La ventaja es que estamos inmersos en una transición democrática, hasta aquí ordenada y pacífica (incluso parcialmente concertada con el MAS). Así pues, y a menos que la Covid-19 descarrile el curso del proceso, tenemos la opción de encauzar la solución de la crisis dentro de la transición. Serán los bolivianos, en las urnas, quienes renueven la legitimidad de las instituciones y de sus gobernantes. No habrá que buscar artificios jurídicos y constitucionales para una salida política. El calendario electoral está trazado. Lo demás dependerá de los partidos y candidatos; de su capacidad de estar a la altura de los retos de hoy y de mañana.
Así sucedió en la época de la hiperinflación. El país salió adelante, con un sistema político solidificado, y con valores y prácticas renovadas: donde antes había prevalecido el encono y la confrontación ciega, surgió el entendimiento y la capacidad de dialogar, de tender puentes y de construir consensos. Un sistema político fragmentado, como el actual, no tiene destino si no consigue instalar un modelo de interacción y convergencia, con mayorías políticas y parlamentarias flexibles y moderadas. Sin ello, y sin un liderazgo con luces altas y visión estratégica, remontar la crisis y lograr gobernabilidad democrática se pone cuesta arriba.
Las medidas aplicadas en los años 80 y siguientes configuraron un cambio estructural del sistema económico y político. Así lo percibió Paz Estenssoro cuando dijo que el decreto 21060 inauguraba una coyuntura de al menos 20 años. Lo mismo podría suceder con el desenlace de la crisis actual.
La emergencia sanitaria nos interpela en tanto individuos y en tanto comunidad nacional (pocas veces la supervivencia colectiva ha dependido tanto de lo que hagamos unos y otros). Aflora un espíritu de compromiso mutuo que puede nutrir un clima de cohesión social. Para ello, sin embargo, es preciso pensar en términos de un nuevo contrato social, de modo que el programa anticrisis también se ensamble en una estrategia de desarrollo de largo plazo.
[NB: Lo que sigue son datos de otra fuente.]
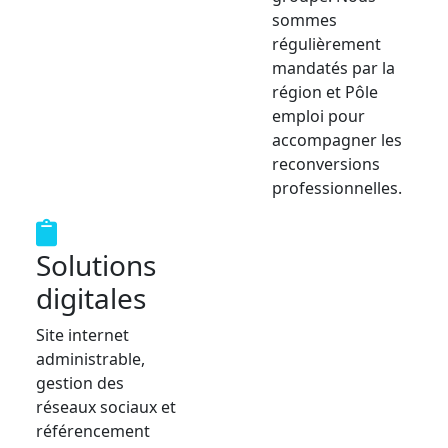
sommes
régulièrement
mandatés par la
région et Pôle
emploi pour
accompagner les
reconversions
professionnelles.
Solutions
digitales
Site internet
administrable,
gestion des
réseaux sociaux et
référencement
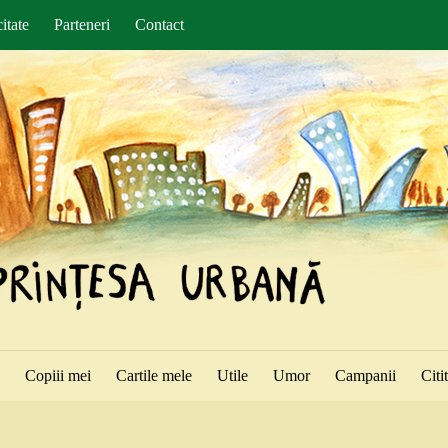
itate
Parteneri
Contact
ă
Copiii mei
Cartile mele
Utile
Umor
Campanii
Citi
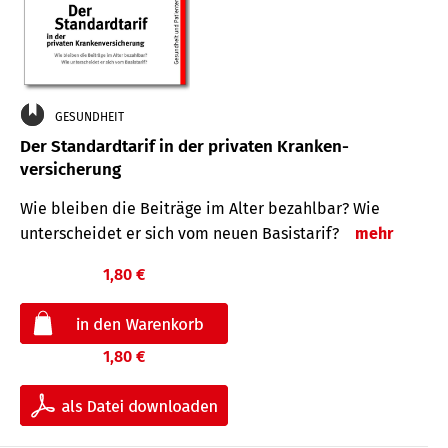
GESUNDHEIT
Der Standard­tarif in der privaten Kranken­
versicherung
Wie bleiben die Beiträge im Alter bezahlbar? Wie
unterscheidet er sich vom neuen Basistarif?
mehr
1,80 €
1,80 €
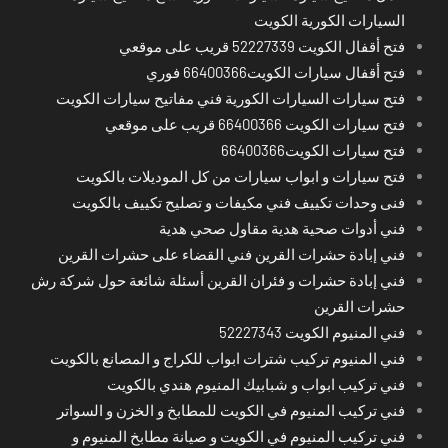
السيارات الكورية الكويت
فتح أقفال الكويت 52227339 قريب على موقعي
فتح أقفال سيارات الكويت66400366 فوري
فتح سيارات السيارات الكورية فني مفاتيح سيارات الكويت
فتح سيارات الكويت 66400366 قريب على موقعي
فتح سيارات الكويت66400366
فتح سيارات و ابواب سيارات من كل الموديلات بالكويت
فنى وحدات تكييف فني مكيفات و تصليح تكييف بالكويت
فني أدوات صحية هدية مقاول صحي هدية
فني إبادة حشرات القرين فني القضاء على حشرات القرين
فني إبادة حشرات و فئران القرين أسئلة شائعة حول شركة رش
حشرات القرين
فني المنيوم الكويت 52227343
فني المنيوم تركيب شترات ابواب للكراج و المصانع بالكويت
فني تركيب ابواب و شبابيك المنيوم هندي بالكويت
فني تركيب المنيوم في الكويت للمطابخ و الخزن و السواتر
فني تركيب المنيوم في الكويت و صيانة مطابخ المنيوم و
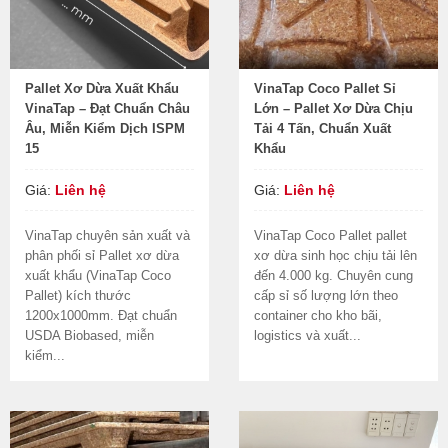
Pallet Xơ Dừa Xuất Khẩu
VinaTap Coco Pallet Sỉ
VinaTap – Đạt Chuẩn Châu
Lớn – Pallet Xơ Dừa Chịu
Âu, Miễn Kiểm Dịch ISPM
Tải 4 Tấn, Chuẩn Xuất
15
Khẩu
Giá:
Liên hệ
Giá:
Liên hệ
VinaTap chuyên sản xuất và
VinaTap Coco Pallet pallet
phân phối sỉ Pallet xơ dừa
xơ dừa sinh học chịu tải lên
xuất khẩu (VinaTap Coco
đến 4.000 kg. Chuyên cung
Pallet) kích thước
cấp sỉ số lượng lớn theo
1200x1000mm. Đạt chuẩn
container cho kho bãi,
USDA Biobased, miễn
logistics và xuất...
kiểm...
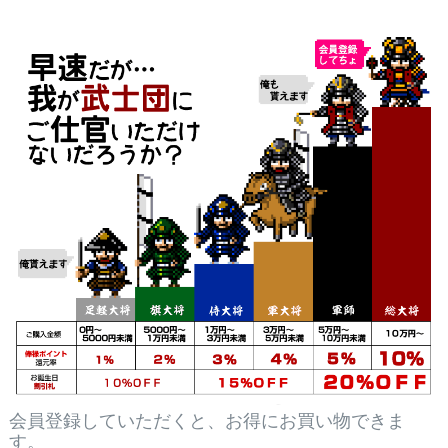
会員登録していただくと、お得にお買い物できま
す。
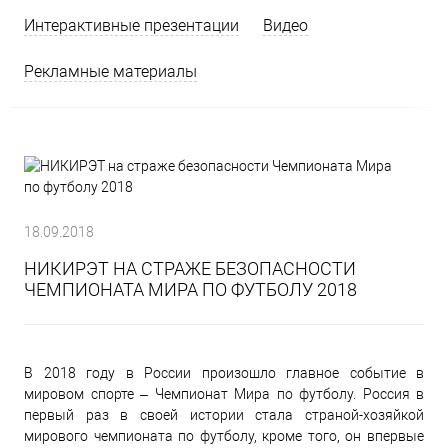
Интерактивные презентации
Видео
Рекламные материалы
18.09.2018
НИКИРЭТ НА СТРАЖЕ БЕЗОПАСНОСТИ
ЧЕМПИОНАТА МИРА ПО ФУТБОЛУ 2018
В 2018 году в России произошло главное событие в
мировом спорте – Чемпионат Мира по футболу. Россия в
первый раз в своей истории стала страной-хозяйкой
мирового чемпионата по футболу, кроме того, он впервые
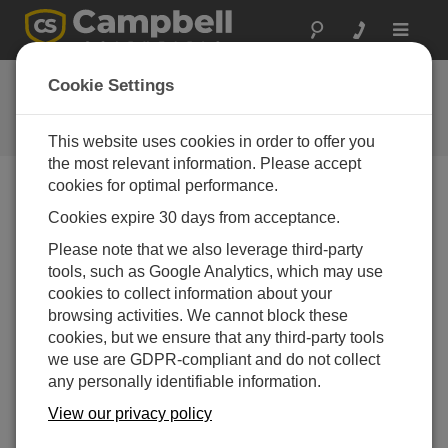
Toggle
navigat
Hydro-Link パート 1: 概要
Cookie Settings
Campbell Scientific Hydro-Link ソフトウェアの使用
に関する 6 部構成のシリーズの第 1 部
This website uses cookies in order to offer you
the most relevant information. Please accept
cookies for optimal performance.
Cookies expire 30 days from acceptance.
Please note that we also leverage third-party
tools, such as Google Analytics, which may use
cookies to collect information about your
browsing activities. We cannot block these
cookies, but we ensure that any third-party tools
we use are GDPR-compliant and do not collect
any personally identifiable information.
View our privacy policy
Hydro-Link™ ソフトウェアの使用に関する 6 部構成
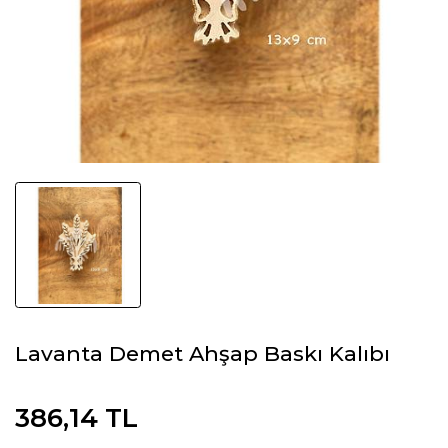
Lavanta Demet Ahşap Baskı Kalıbı
386,14 TL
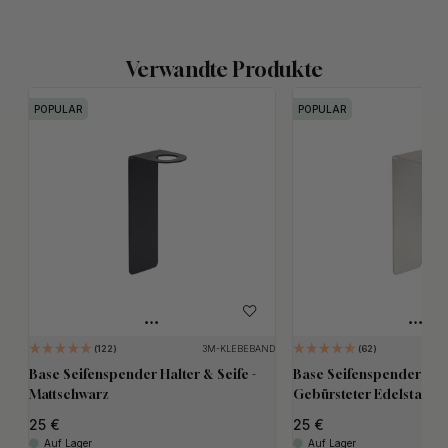
Verwandte Produkte
POPULAR
POPULAR
3M-KLEBEBAND
122
62
Base Seifenspender Halter & Seife -
Base Seifenspender Halt
Mattschwarz
Gebürsteter Edelstahl
25
25
Auf Lager
Auf Lager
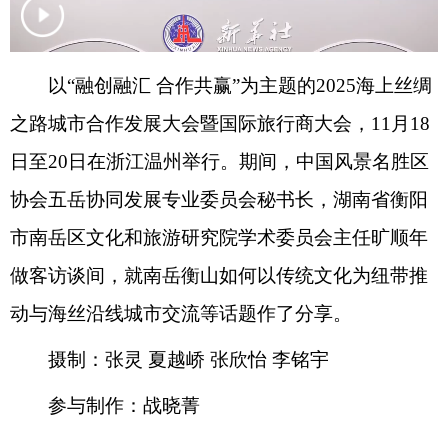
以“融创融汇 合作共赢”为主题的2025海上丝绸
之路城市合作发展大会暨国际旅行商大会，11月18
日至20日在浙江温州举行。期间，中国风景名胜区
协会五岳协同发展专业委员会秘书长，湖南省衡阳
市南岳区文化和旅游研究院学术委员会主任旷顺年
做客访谈间，就南岳衡山如何以传统文化为纽带推
动与海丝沿线城市交流等话题作了分享。
摄制：张灵 夏越峤 张欣怡 李铭宇
参与制作：战晓菁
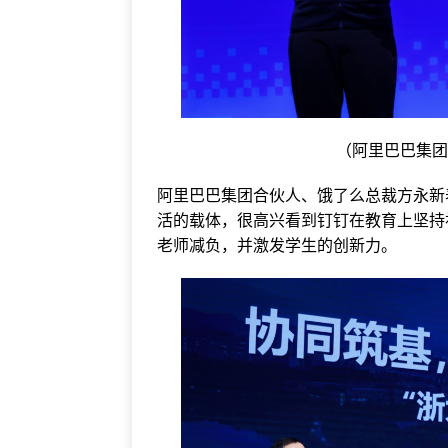
（阿里巴巴集
阿里巴巴集团合伙人、饿了么总裁方永新
活的载体，很高兴看到钉钉在教育上坚持
老师减负，并激发学生的创新力。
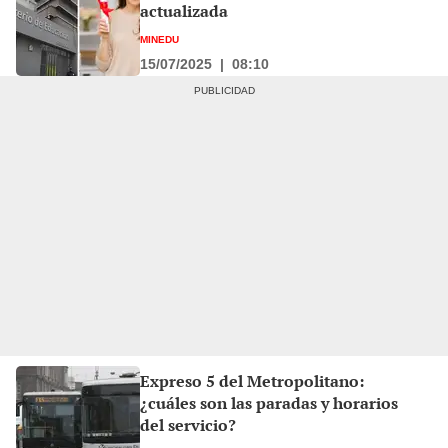
actualizada
MINEDU
15/07/2025
|
08:10
Expreso 5 del Metropolitano:
¿cuáles son las paradas y horarios
del servicio?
Ahora bien, es previsible que la emergencia sanitaria conlleve un nuevo aumento de los niveles de pobreza y desigualdad. De ahí lo crucial de un plan eficaz y consistente de reactivación económica. Pero esto mismo puede no ser suficiente. Los bolivianos tienen expectativas mayores. Muchos han salido de la pobreza, la clase media ha engrosado sus filas, y hay más movilidad social. Es comprensible, pues, la angustia de recalar en la pobreza y de que se cierren las oportunidades de superación personal y familiar.
No se trata únicamente de sobrevivir. El gran desafío de Bolivia es transformarse en un país de clases medias (como lo son otros países de la región), con oportunidades de educación, servicios públicos de calidad, seguridad económica, derechos políticos efectivos, acceso a la modernidad. Este objetivo tendría que estar en el centro de un renovado proyecto nacional, y la crisis de hoy podría propulsarnos a ello.
La situación causada por el virus puede parecerles a muchos un polvorín, y quizá lo sea. Pero no se debe subestimar el poder transformador del infortunio. En el pasado, la sociedad boliviana se sobrepuso a adversidades que, en su día, parecían insalvables. De esta nueva crisis saldremos. Lo importante es cómo lo haremos y en qué dirección.